This is a wonderful way to use up any apples that may be lingering in the refrigerator. Especially in the fall when apples are plentiful. Of course apples can be found any time of year in the grocery store. However my Dad has always purchased bushels of apples from our local orchards every fall just after the harvest. It was our family tradition to make apple crisp anytime he would bring these apples home. I think it may just be his favorite dessert. During the apple season we averaged making apple crisp once weekly. It would be filled with crisp fresh apples and loaded with a double and sometimes triple recipe of an oat crumble topping. Later my mom and dad became more adventurous adding cranberries, various nuts, and nut flours to the mixture. The crisps we made where buttery, bubbly, full of spice, with a crusty crunchy golden topping, made extra delicious with the addition of vanilla bean ice cream.
These bars below are equally as delicious as that apple crisp of my childhood. While this is labeled as a “cookie” recipe these bars have more of a cake-like texture. This is the first time I have made this recipe from my classic Better Homes and Gardens Homemade Cookies Cookbook. But I instantly fell in love with it. I added currants to the original recipe and some additional fresh nutmeg. I love the extra aromatic spice! Adjust the spices to your taste if desired. I also was a little skeptical that the batter would fill the 13x9x2 pan. But not to worry, while the batter seemed a little stretched and thin in the pan, it rose up quite wonderfully. Enjoy these on their own, with a cup of coffee or tea, or hot out of the oven with a scoop of vanilla bean ice cream. Take it from my dad a real apple dessert connoisseur, I shared some of these bars with him and he oohed and aahed over them exclaiming they “were great!”
- 1/3 cup softened butter
- 3/4 cup sugar
- 2 eggs
- 3/4 cup all-purpose flour
- 1/2 teaspoon salt
- 1/2 teaspoon baking powder
- 1/4 teaspoon baking soda
- 1/2 teaspoon freshly ground nutmeg
- 1/4 teaspoon ground ginger
- 1/2 cup currants
- 1 cup finely chopped peeled apple
- 2 tablespoons sugar
- 1/2 teaspoon cinnamon
- Preheat oven to 350º.
- Cream butter and 3/4 cup sugar.
- Add 2 eggs to butter and sugar and beat well to incorporate.

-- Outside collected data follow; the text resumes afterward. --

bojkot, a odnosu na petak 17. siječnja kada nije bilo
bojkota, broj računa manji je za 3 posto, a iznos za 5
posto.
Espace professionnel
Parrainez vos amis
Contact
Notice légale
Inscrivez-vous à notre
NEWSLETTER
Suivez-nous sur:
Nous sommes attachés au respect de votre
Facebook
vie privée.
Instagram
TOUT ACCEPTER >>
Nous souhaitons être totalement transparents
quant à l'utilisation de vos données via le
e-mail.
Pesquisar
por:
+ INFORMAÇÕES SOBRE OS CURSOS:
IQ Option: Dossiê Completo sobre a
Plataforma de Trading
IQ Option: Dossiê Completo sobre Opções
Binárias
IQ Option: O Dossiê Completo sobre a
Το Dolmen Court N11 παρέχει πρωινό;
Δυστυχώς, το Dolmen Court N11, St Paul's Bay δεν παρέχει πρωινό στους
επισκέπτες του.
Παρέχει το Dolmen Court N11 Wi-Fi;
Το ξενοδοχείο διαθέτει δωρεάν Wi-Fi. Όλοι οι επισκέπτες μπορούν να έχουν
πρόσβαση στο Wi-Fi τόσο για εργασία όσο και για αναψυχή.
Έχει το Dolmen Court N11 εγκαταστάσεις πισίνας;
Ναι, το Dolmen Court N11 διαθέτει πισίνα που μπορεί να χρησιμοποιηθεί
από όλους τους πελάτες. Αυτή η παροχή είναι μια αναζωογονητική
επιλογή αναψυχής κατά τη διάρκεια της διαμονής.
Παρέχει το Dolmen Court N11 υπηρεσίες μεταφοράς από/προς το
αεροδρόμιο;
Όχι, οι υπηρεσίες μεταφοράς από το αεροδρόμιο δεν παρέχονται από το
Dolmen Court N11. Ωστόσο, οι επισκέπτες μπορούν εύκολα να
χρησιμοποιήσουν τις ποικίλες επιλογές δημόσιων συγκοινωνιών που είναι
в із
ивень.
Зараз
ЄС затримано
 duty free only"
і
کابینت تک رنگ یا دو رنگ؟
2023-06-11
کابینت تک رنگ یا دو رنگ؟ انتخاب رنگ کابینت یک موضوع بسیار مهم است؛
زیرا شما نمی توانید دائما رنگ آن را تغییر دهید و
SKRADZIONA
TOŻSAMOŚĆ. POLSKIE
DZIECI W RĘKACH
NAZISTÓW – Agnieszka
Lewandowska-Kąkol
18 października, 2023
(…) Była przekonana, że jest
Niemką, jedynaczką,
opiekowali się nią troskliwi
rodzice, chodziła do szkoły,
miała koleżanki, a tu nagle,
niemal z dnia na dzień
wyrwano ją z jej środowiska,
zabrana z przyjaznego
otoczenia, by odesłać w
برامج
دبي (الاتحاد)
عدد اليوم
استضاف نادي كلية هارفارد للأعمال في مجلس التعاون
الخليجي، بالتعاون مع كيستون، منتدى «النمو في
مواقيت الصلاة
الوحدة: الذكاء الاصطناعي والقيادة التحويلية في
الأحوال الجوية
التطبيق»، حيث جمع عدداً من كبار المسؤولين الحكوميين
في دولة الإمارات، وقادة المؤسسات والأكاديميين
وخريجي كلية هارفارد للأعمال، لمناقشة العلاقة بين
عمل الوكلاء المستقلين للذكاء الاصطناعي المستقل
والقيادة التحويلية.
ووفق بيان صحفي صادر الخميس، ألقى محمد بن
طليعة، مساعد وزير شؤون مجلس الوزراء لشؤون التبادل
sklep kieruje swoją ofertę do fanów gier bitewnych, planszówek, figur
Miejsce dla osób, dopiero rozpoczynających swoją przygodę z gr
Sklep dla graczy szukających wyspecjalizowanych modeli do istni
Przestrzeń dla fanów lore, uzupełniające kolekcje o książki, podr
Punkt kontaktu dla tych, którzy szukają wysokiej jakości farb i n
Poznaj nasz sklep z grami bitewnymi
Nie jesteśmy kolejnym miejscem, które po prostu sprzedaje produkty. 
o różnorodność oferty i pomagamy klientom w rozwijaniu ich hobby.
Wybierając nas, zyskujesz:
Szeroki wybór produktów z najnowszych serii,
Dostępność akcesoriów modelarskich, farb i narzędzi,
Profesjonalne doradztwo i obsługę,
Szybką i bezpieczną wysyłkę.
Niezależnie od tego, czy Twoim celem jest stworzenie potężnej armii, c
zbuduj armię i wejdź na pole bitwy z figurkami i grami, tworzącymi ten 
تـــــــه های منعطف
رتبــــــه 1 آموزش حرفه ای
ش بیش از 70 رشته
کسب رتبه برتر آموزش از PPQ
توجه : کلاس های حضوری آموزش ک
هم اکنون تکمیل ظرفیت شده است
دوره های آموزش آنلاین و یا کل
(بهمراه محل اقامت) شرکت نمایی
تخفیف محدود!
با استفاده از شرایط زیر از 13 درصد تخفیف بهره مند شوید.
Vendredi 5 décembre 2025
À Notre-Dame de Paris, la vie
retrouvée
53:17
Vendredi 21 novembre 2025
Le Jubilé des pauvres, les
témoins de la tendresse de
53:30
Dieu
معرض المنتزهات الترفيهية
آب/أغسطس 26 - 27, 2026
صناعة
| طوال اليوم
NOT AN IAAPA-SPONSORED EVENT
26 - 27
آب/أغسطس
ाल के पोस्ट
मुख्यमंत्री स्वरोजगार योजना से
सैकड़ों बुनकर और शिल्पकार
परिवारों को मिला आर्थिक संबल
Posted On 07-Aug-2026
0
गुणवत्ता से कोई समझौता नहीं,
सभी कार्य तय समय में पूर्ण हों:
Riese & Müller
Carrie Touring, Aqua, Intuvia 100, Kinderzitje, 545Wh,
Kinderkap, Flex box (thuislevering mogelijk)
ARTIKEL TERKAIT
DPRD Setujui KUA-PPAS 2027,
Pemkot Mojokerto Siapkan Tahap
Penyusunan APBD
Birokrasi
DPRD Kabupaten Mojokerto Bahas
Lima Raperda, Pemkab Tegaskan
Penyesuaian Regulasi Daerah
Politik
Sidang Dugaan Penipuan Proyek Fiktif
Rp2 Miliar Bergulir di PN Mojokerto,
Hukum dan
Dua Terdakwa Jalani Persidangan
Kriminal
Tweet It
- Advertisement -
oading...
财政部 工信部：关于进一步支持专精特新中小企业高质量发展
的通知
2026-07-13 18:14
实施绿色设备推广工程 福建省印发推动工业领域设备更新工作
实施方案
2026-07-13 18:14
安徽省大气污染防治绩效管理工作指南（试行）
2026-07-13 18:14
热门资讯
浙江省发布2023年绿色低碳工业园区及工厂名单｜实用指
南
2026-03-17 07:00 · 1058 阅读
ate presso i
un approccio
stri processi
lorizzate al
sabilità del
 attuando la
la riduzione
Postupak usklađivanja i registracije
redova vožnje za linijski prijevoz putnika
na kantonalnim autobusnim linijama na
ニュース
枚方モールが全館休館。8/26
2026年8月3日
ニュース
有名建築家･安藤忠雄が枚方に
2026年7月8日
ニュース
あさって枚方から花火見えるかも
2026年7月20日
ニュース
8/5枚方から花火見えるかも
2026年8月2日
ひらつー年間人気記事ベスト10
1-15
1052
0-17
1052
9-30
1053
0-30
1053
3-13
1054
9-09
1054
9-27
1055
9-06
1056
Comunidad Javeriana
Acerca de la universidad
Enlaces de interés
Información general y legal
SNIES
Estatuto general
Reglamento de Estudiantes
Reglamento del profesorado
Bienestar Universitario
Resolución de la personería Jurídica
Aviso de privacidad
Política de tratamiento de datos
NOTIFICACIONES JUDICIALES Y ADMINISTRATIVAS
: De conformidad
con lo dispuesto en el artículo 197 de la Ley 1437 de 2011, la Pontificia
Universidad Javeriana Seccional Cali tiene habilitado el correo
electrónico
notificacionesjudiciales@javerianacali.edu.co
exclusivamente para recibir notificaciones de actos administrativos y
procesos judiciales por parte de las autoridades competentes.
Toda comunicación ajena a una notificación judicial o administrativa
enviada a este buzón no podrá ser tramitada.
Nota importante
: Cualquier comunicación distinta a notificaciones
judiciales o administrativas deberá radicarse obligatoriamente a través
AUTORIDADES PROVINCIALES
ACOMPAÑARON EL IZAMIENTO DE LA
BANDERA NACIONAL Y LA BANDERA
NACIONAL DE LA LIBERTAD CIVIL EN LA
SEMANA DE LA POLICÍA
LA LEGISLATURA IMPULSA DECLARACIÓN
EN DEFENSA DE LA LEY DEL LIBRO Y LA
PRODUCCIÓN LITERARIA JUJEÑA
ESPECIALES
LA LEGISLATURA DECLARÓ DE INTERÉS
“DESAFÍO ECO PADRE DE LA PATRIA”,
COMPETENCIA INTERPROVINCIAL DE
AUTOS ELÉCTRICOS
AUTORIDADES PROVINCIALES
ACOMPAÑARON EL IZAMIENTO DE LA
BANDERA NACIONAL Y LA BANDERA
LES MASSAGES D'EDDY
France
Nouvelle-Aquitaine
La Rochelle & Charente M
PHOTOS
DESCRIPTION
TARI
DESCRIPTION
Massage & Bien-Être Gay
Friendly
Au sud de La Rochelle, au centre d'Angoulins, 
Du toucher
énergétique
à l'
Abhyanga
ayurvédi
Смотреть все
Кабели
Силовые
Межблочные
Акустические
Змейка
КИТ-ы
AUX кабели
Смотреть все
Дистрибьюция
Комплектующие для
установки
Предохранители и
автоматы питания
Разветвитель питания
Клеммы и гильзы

- In separate bowl stir together flour, salt, baking powder, baking soda, nutmeg, and ginger.
- Blend dry ingredient mixture into creamed mixture; mix well.
- Stir in finely chopped apples and currants.
- Spread mixture over greased 13x9x2 inch baking pan.
- Combine 2 tablespoons sugar with 1/2 teaspoon cinnamon and sprinkle over top of batter.
- Bake at 350º for 25 to 30 minutes. Cool cut into bars.